Dengan seksama dan penuh bakti,
beliau memuja Sri Krishna
dan juga menghaturkan puja bagi semua brahmana yang berbahagia yang lepas dari berbagai nafsu duniawi.”
33/34/35. ”Selanjutnya Maharaja Ambarisa memuaskan hati semua tamu yang hadir dengan berbagai sesajian dan lain sebagainya,
khususnya para brahmana yang hadir mendapatkan perhatian yang penuh dan teramat khusus.
Beliau menyumbangkan 60 ksor (600 juta) ekor sapi yang masing-masing tanduknya berlapiskan emas
dan bagian lehernya berkalungkan perhiasan yang berlapisan perak.
Semua sapi-sapi ini berhiaskan kain dan disertai kantung-kantung susu yang penuh.
Semua sapi-sapi ini nampak sangat jinak, berusia muda
dan sangat menawan
dan disertai oleh anak-anak sapi mereka. Setelah mempersembahkan sapi-sapi ini, sang raja secara penuh perhatian mempersembahkan santapan bagi semua brahmana yang hadir,
dan setelah mereka semua telah terpuaskan,
maka dengan izin mereka Sang Raja lalu memutuskan untuk mengakhiri puasa Ekadasinya.
Dan tepat pada saat itu,
hadir seorang resi agung dan teramat sakti mandraguna,
tanpa diundang.”
36. ”Setelah berdiri dari tempat duduknya
dan menerima Durvasa Muni,
Raja Ambarisa mempersilakan sang resi untuk duduk bersama,
kemudian sang resi dihormati seperti layaknya menghormati seorang resi yang agung.
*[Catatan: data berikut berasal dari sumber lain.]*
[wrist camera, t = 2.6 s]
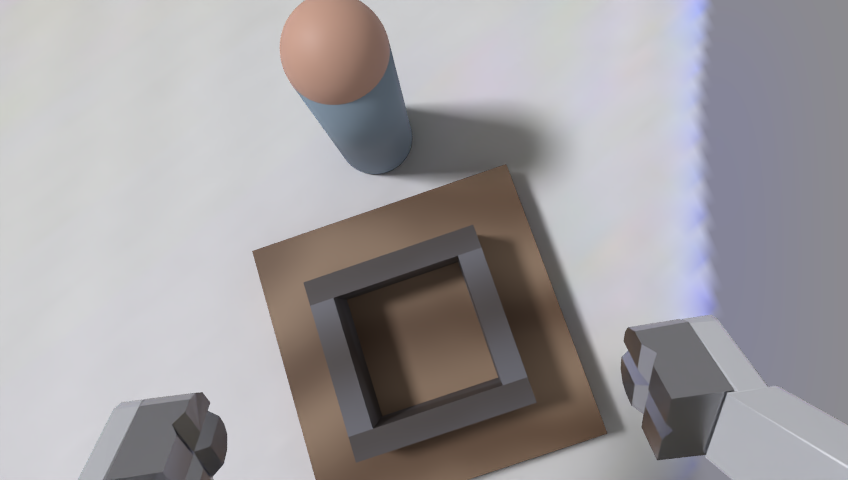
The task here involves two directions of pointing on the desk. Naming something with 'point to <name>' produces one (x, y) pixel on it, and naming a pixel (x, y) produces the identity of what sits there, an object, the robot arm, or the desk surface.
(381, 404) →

Setelah menyentuh kedua telapak kaki sang resi,
Maharaja Ambarisa mempersilakan beliau untuk berbuka puasa secara bersama-sama.”
37. ”Dengan senang hati Durwasa Muni menerima ajakan bersantap bersama ini, tetapi beliau meminta waktu agar dapat melakukan ritual kebiasaannya dahulu.
Di sungai Yamuna yang airnya dianggap sangat suci
dan ia bersemadi ke arah Sang Brahman.”
38. ”Sementara itu hanya sedikit sesajen upacara hari Dvadasi yang tersisa untuk berbuka puasa.
Sehingga mau tidak mau sang raja harus cepat-cepat berbuka puasa.
Dalam situasi yang teramat kritis ini, sang raja memohon nasehat dari para brahmana yang hadir.”
39/40. Sang raja berkata :
“Adalah suatu pelanggaran yang berat seandainya kami tidak menghormati para brahmana.
Dan pada saat yang sama seandainya tidak segera berbuka puasa berarti janji puasa kami selama kurun waktu setahun akan terlanggar.
Oleh sebab itu wahai brahmana seandainya anda semua beranggapan bahwa adalah suatu tindakan yang suci dan tidak melanggar kaedah-kaedah agama,
perkenankan kami berbuka puasa dengan meneguk air.
Dengan cara ini,
setelah mendapatkan masukan dari para brahmana,
sang raja meneguk sedikit air,
yang menurut para brahmana ini,
tidak dianggap menyantap ataupun tidak menyantap sesuatu.”
41. ”Wahai yang terbaik,
di antara jajaran dinasti Kuru,
setelah meneguk sedikit air,
Raja Ambarisa bersemedi dengan menunjukan pikirannya ke arah Tuhan Yang Maha Esa yang bersemayam di dalam relung hatinya,
sambil menunggu kembalinya resi Durvasa Muni.”
42. ”Setelah menyelesaikan berbagai upacara ritual siang hari,
Resi Durvasa meninggalkan tepian sungai Yamuna.
Sang raja menyambutnya dengan baik, penuh segala kehormatan,
namun Durvasa Muni,
melalui kesaktiannya memahami bahwa Raja Ambarisa telah berbuka puasa dengan meneguk air tanpa seizin sang resi.”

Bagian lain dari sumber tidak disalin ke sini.